My first time I did this, I had a bit of help from my brother in case the 20 some guests didn't get it, but we didn't seem to have a problem. Just after dinner was finished, we had a lamp that was set up with an overhead projector plastic film on it (can you still get those these days?? heehee) and it had a clue about bats that was projected onto the ceiling. There was a bat set up next to a stack of books on the fireplace mantle. ONE of those books was one that was carefully pitted out by my bro to hold a note. Yours could hold a key or the sock itself with the note inside that you mentioned earlier.

In our, the final part was the finding of the key to the ghost who was haunting the mansion....which was attached to a skeleton hand in our backyard pond. I remember the shrieks when I heard them find it...it was amazing...but not as amazing as when they realized that the MAB_N on the keytag matched the name on the storage shed in the back and they finally located the corpse I'd set up there along with his diary of his terrible demise.

Anyway, just ideas that might spur you along...if you aren't ready yet, don't worry.....I've done dozens of these and some years, it's the night before and I'm still adding clues  Have fun!!!!


----------



## MsMeeple (Aug 21, 2004)

great_ghoul said:


> My first time I did this, I had a bit of help from my brother in case the 20 some guests didn't get it, but we didn't seem to have a problem. Just after dinner was finished, we had a lamp that was set up with an overhead projector plastic film on it (can you still get those these days?? heehee) and it had a clue about bats that was projected onto the ceiling. There was a bat set up next to a stack of books on the fireplace mantle. ONE of those books was one that was carefully pitted out by my bro to hold a note. Yours could hold a key or the sock itself with the note inside that you mentioned earlier.
> 
> In our, the final part was the finding of the key to the ghost who was haunting the mansion....which was attached to a skeleton hand in our backyard pond. I remember the shrieks when I heard them find it...it was amazing...but not as amazing as when they realized that the MAB_N on the keytag matched the name on the storage shed in the back and they finally located the corpse I'd set up there along with his diary of his terrible demise.
> 
> Anyway, just ideas that might spur you along...if you aren't ready yet, don't worry.....I've done dozens of these and some years, it's the night before and I'm still adding clues  Have fun!!!!

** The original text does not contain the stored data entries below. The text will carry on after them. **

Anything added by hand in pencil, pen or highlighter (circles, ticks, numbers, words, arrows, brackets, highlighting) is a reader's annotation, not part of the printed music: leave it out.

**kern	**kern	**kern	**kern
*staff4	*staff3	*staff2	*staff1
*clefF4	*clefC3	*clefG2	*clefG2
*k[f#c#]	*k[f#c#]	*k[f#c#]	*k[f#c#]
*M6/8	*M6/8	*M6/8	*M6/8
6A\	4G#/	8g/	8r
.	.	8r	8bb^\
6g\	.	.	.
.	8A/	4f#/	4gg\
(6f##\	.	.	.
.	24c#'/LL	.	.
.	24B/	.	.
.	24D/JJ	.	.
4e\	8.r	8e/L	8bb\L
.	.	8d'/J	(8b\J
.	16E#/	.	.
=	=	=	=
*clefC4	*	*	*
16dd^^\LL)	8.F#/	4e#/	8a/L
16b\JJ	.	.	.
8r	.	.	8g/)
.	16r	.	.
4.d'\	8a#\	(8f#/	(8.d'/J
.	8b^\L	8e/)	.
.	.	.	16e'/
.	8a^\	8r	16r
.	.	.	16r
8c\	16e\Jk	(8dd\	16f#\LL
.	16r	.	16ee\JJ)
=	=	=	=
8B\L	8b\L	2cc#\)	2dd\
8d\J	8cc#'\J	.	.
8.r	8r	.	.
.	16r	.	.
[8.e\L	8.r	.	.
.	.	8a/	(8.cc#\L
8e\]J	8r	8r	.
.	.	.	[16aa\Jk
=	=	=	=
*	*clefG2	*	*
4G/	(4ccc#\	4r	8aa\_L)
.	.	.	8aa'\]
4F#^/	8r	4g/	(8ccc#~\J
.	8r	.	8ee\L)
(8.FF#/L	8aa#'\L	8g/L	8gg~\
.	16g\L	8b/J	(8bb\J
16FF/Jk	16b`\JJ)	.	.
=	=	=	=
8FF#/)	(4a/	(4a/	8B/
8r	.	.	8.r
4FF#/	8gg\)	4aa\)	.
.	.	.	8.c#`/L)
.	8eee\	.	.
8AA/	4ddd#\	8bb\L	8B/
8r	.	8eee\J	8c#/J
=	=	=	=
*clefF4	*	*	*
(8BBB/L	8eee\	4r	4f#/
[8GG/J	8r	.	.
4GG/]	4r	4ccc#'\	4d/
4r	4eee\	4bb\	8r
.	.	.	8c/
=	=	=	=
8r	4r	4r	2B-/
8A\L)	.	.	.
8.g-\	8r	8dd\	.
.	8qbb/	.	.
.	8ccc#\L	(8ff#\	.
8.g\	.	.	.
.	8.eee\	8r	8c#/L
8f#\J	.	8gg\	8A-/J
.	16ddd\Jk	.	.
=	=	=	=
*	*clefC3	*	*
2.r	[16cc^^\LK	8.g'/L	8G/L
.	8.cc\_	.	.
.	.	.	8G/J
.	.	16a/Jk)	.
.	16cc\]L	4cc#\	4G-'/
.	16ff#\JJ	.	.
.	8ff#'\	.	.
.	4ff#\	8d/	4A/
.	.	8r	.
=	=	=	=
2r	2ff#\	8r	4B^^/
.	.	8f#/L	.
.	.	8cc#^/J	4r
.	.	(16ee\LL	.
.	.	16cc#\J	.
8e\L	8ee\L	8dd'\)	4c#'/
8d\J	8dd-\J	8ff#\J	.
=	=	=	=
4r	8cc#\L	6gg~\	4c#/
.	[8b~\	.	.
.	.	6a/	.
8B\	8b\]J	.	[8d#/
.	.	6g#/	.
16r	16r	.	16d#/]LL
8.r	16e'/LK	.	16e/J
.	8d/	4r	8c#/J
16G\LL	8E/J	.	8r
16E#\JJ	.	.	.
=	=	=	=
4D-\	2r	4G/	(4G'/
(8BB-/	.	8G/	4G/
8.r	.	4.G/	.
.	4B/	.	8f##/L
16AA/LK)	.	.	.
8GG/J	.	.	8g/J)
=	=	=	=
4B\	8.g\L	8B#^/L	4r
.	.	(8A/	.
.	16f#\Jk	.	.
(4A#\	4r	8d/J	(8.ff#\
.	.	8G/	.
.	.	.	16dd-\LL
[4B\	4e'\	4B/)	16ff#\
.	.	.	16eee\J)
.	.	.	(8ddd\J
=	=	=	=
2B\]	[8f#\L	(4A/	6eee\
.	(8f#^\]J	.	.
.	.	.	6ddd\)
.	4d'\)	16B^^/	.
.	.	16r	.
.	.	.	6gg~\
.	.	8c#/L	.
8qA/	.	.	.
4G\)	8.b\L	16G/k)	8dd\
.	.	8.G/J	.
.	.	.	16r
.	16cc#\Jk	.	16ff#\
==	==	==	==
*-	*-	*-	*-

Wow, that is really creative! Especially the part where they find the key and the number on it leads them to the shed! I hope I can come up with such difficult and creative clues. Thanks for posting.

MsM


----------



## great_ghoul (Aug 14, 2004)

Hope it's still going well Ms Meeple.....I would love to see pics when you get through. I have several Dutch people attending my party this year again (many of them much older, and I might like to use your sock idea for my party....it would help bring a lot of people together if only SOME people had a clue about "the clues"...if you know what I mean). 

In any case, message me if you need anything more detailed or if you get stuck...but it sounds like you are well on your way. Best wishes for a very happy, and haunted halloween!!!!


----------